═════ Excerpt

I thought I had a good idea for this, although upon further reflection it still has holes. But it may still be a good starting point for discussion:
For backends that support the olcDbDirectory keyword, we should also define a write-only olcDbMkdir attribute. If it's provided when ldapadd'ing an olcDatabase entry, or when ldapmodifying, then its values are treated as pathnames that we will attempt to create before processing any other parts of the request. This attribute would not be persisted in the cn=config backing store, so it will only take effect on dynamic operations, not when reloading the config on a subsequent startup.
If the target directory already exists and is owned by the current uid, then it's a no-op. If the owner doesn't match, or the target pathname is not a directory, the request will fail. Otherwise, we try the mkdirs and proceed if they succeed. No cleanup will be performed on a failure - it would be pretty rude to "rm -rf" an existing database here.
It may still be worthwhile to provide a global setting defining the filesystem locations that are allowed to be used. (Of course, anyone with back-config's rootdn credentials can set it to anything they want, anyway.)
Comments?
Howard Chu wrote:
I thought I had a good idea for this, although upon further reflection it still has holes. But it may still be a good starting point for discussion:
For backends that support the olcDbDirectory keyword, we should also define a write-only olcDbMkdir attribute. If it's provided when ldapadd'ing an olcDatabase entry, or when ldapmodifying, then its values are treated as pathnames that we will attempt to create before processing any other parts of the request. This attribute would not be persisted in the cn=config backing store, so it will only take effect on dynamic operations, not when reloading the config on a subsequent startup.

══════════

--- Task brief ---
Please quote the part of the olcDbMkdir post that opens with the words containing "It may still be worthwhile" and closes with "they want, anyway.)". Work only from the olcDbMkdir post above.

═════ Supplied records

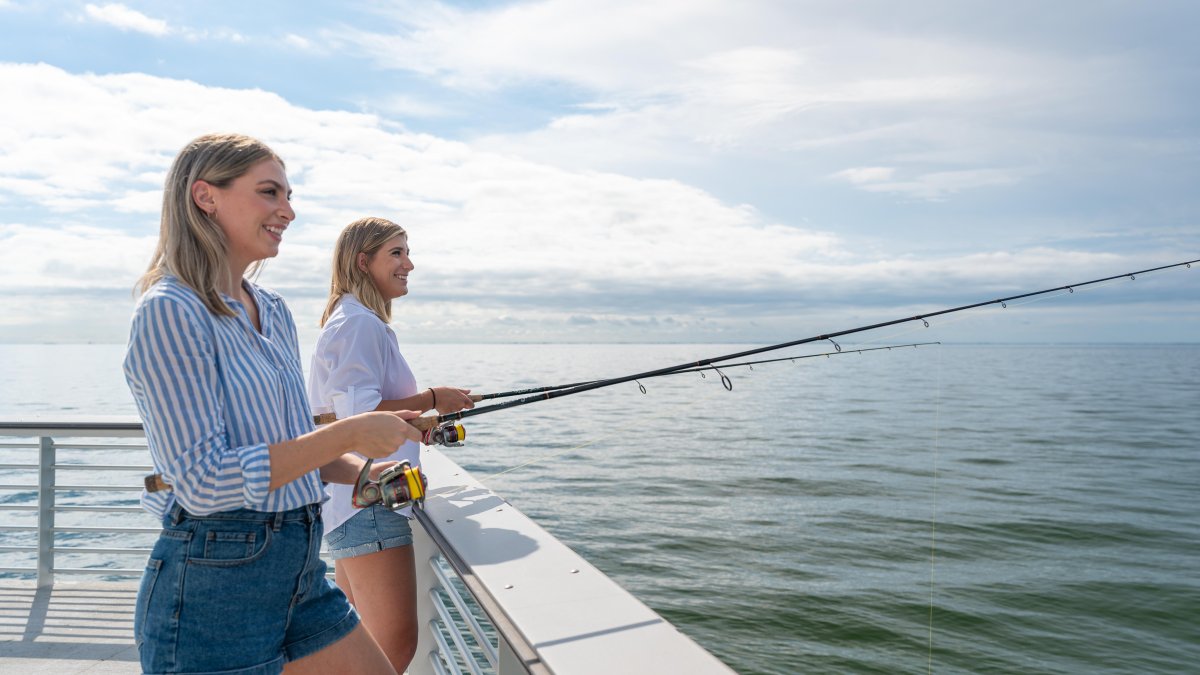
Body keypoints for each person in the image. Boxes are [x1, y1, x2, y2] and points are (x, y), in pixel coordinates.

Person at [124, 133, 418, 674]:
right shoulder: (169, 311)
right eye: (269, 193)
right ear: (205, 196)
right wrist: (349, 434)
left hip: (299, 569)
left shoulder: (274, 310)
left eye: (287, 195)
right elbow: (203, 481)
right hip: (215, 586)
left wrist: (360, 471)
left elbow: (286, 442)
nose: (288, 210)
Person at [308, 216, 475, 673]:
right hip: (370, 503)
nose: (409, 264)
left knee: (355, 642)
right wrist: (431, 399)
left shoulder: (354, 321)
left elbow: (356, 413)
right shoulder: (358, 324)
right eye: (396, 253)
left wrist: (421, 422)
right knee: (393, 646)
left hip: (356, 501)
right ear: (364, 262)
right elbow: (358, 415)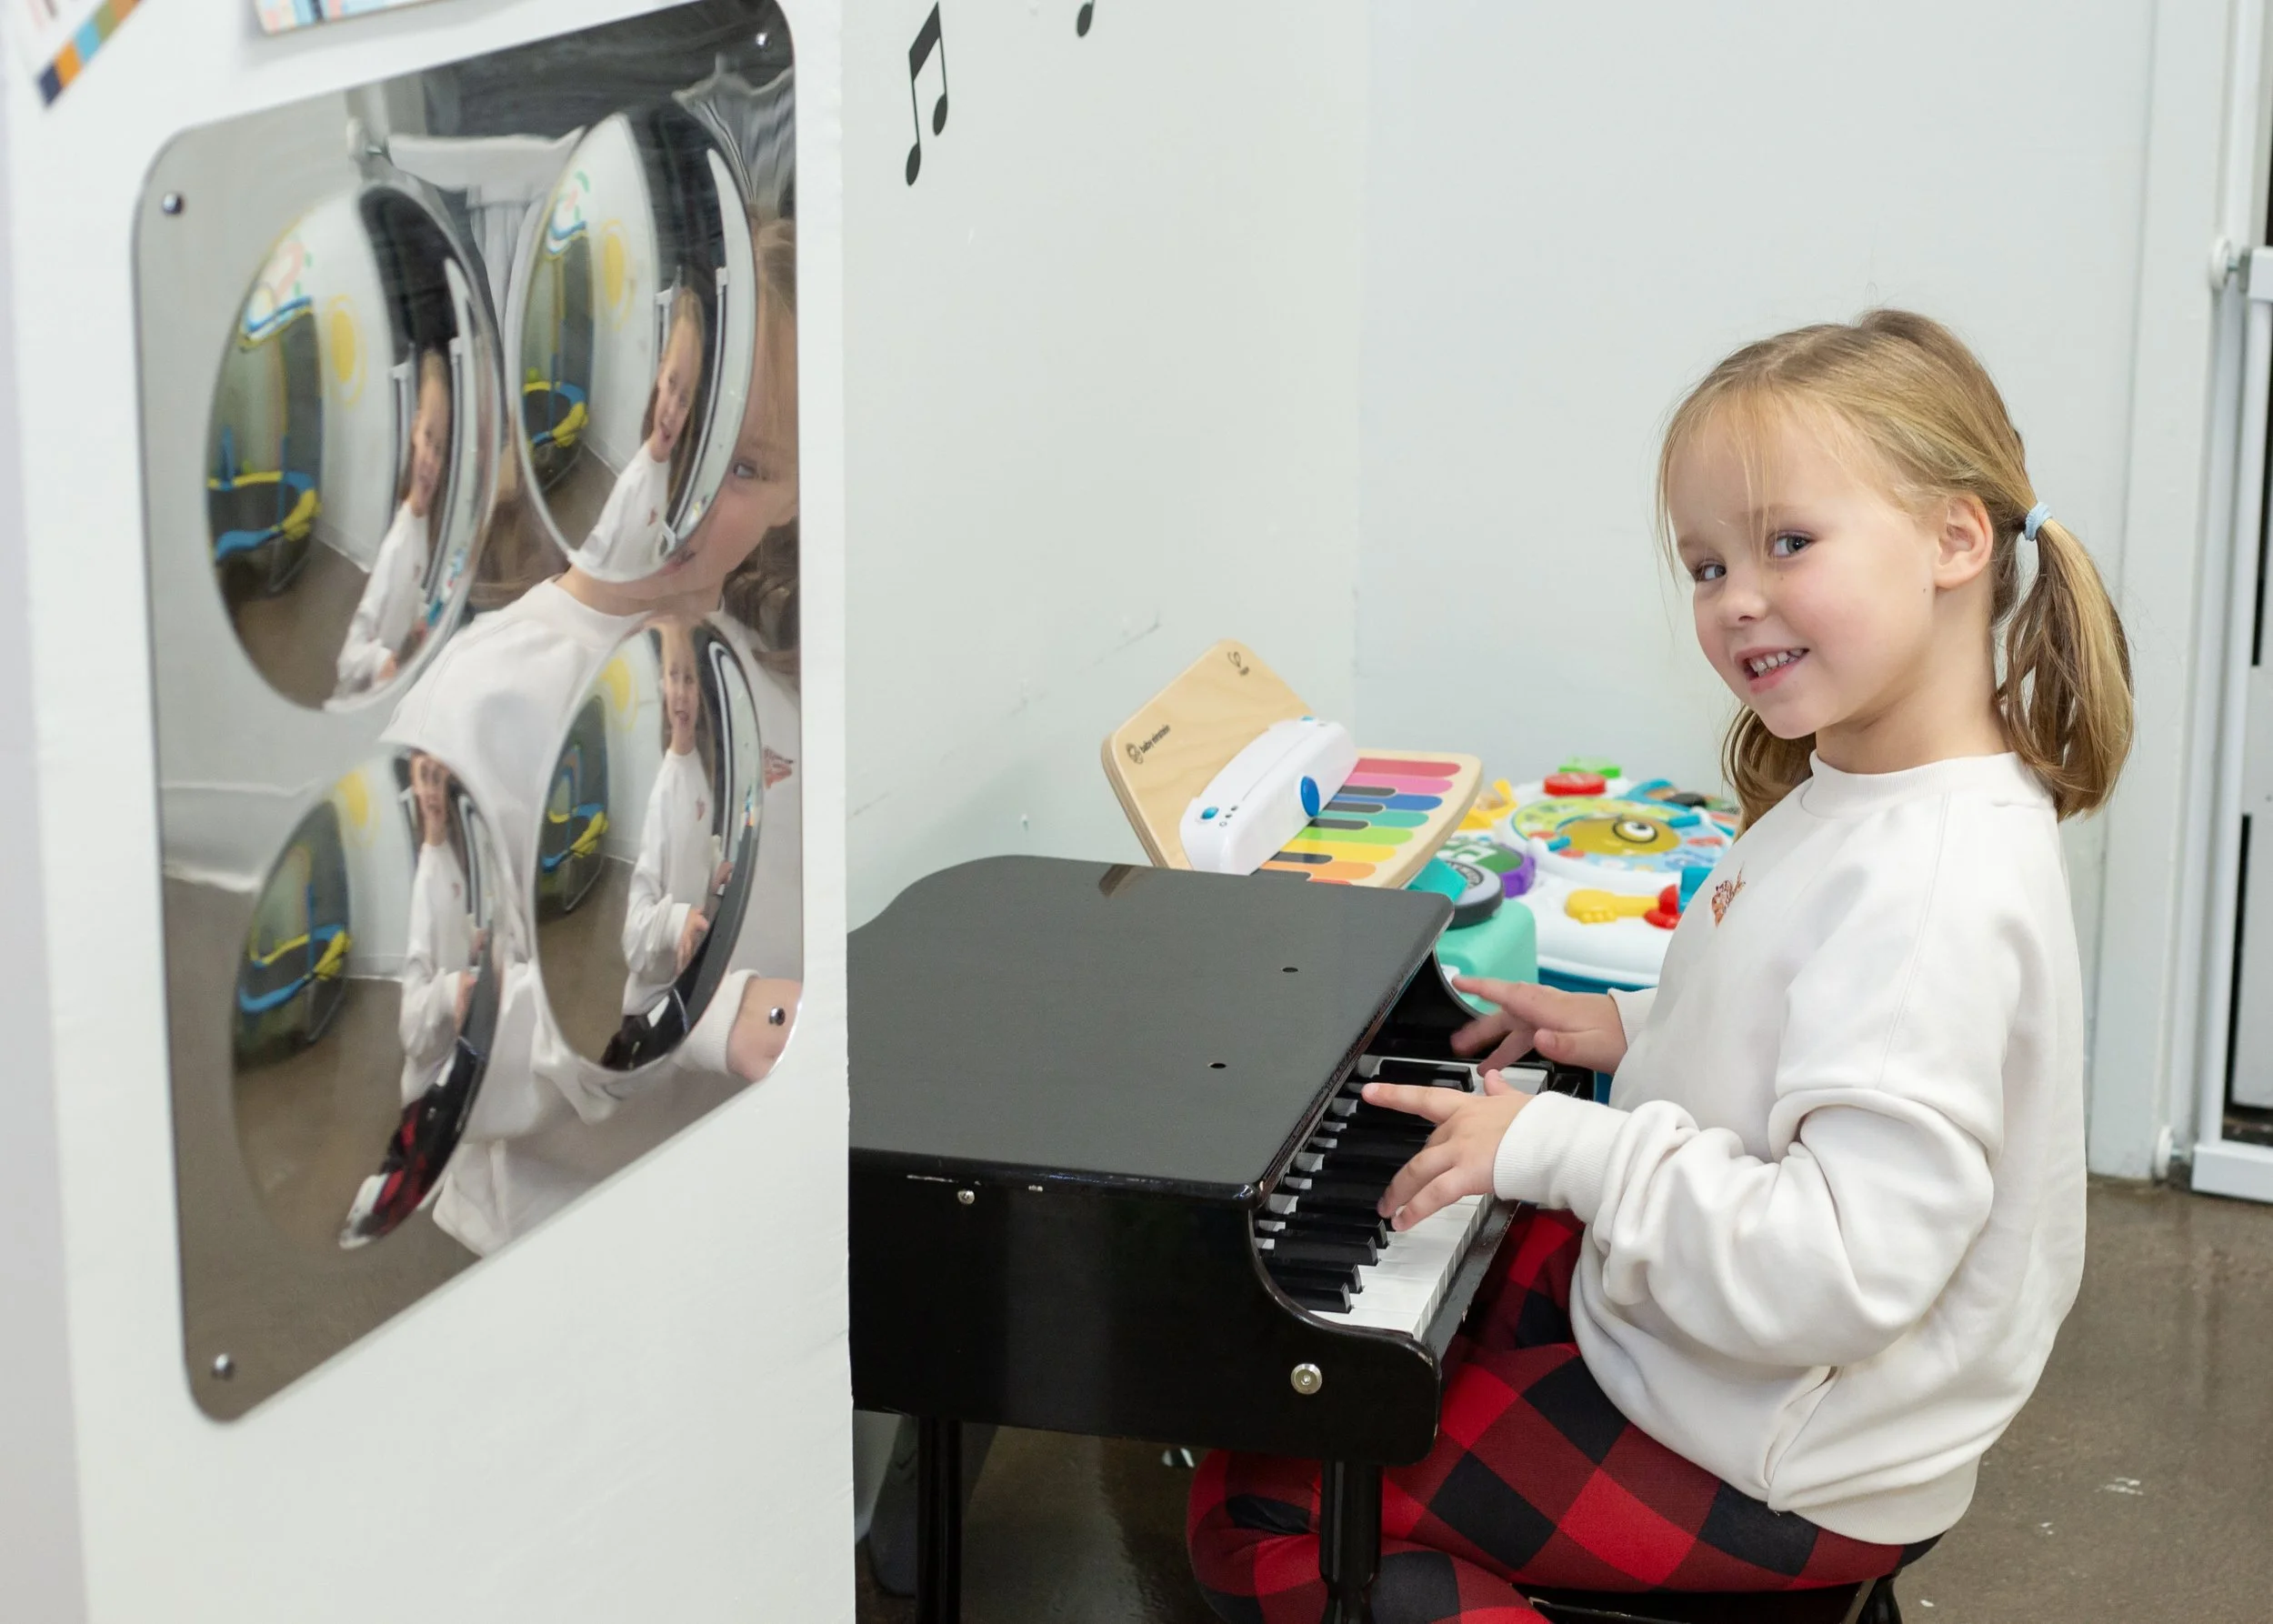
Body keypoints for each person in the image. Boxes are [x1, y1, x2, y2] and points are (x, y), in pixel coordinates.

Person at [1188, 311, 2134, 1619]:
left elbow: (1837, 1270)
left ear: (1953, 539)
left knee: (1266, 1501)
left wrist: (1564, 1149)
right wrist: (1634, 1030)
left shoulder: (1930, 888)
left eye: (1788, 542)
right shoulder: (1868, 786)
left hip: (1794, 1451)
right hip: (1741, 1367)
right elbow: (1810, 1025)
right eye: (1705, 563)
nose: (1736, 597)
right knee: (1339, 1340)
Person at [383, 215, 800, 1258]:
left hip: (747, 1206)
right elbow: (436, 1059)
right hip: (566, 1247)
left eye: (745, 468)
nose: (690, 498)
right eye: (671, 435)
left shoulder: (766, 660)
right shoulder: (481, 706)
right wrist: (704, 1021)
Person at [341, 750, 483, 1247]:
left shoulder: (450, 865)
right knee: (399, 1194)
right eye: (424, 778)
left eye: (439, 778)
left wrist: (471, 940)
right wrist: (450, 990)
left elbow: (451, 930)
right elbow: (411, 1026)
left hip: (450, 1068)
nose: (432, 789)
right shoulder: (425, 882)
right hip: (428, 1086)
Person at [617, 617, 729, 1019]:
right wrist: (677, 920)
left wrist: (715, 867)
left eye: (691, 680)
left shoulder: (699, 768)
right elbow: (634, 933)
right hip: (649, 1007)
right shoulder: (663, 795)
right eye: (674, 677)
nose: (681, 693)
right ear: (662, 685)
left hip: (684, 984)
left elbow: (694, 845)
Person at [335, 349, 452, 697]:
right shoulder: (396, 544)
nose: (431, 460)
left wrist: (418, 617)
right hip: (361, 696)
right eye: (428, 438)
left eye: (441, 448)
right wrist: (378, 660)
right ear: (414, 431)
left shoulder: (422, 524)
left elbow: (411, 584)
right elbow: (347, 660)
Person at [574, 284, 706, 579]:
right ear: (660, 374)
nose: (672, 411)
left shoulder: (668, 471)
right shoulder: (633, 482)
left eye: (684, 400)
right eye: (672, 383)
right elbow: (594, 554)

══════════

--- Task output ---
It may still be worthwhile to provide a global setting defining the filesystem locations that are allowed to be used. (Of course, anyone with back-config's rootdn credentials can set it to anything they want, anyway.)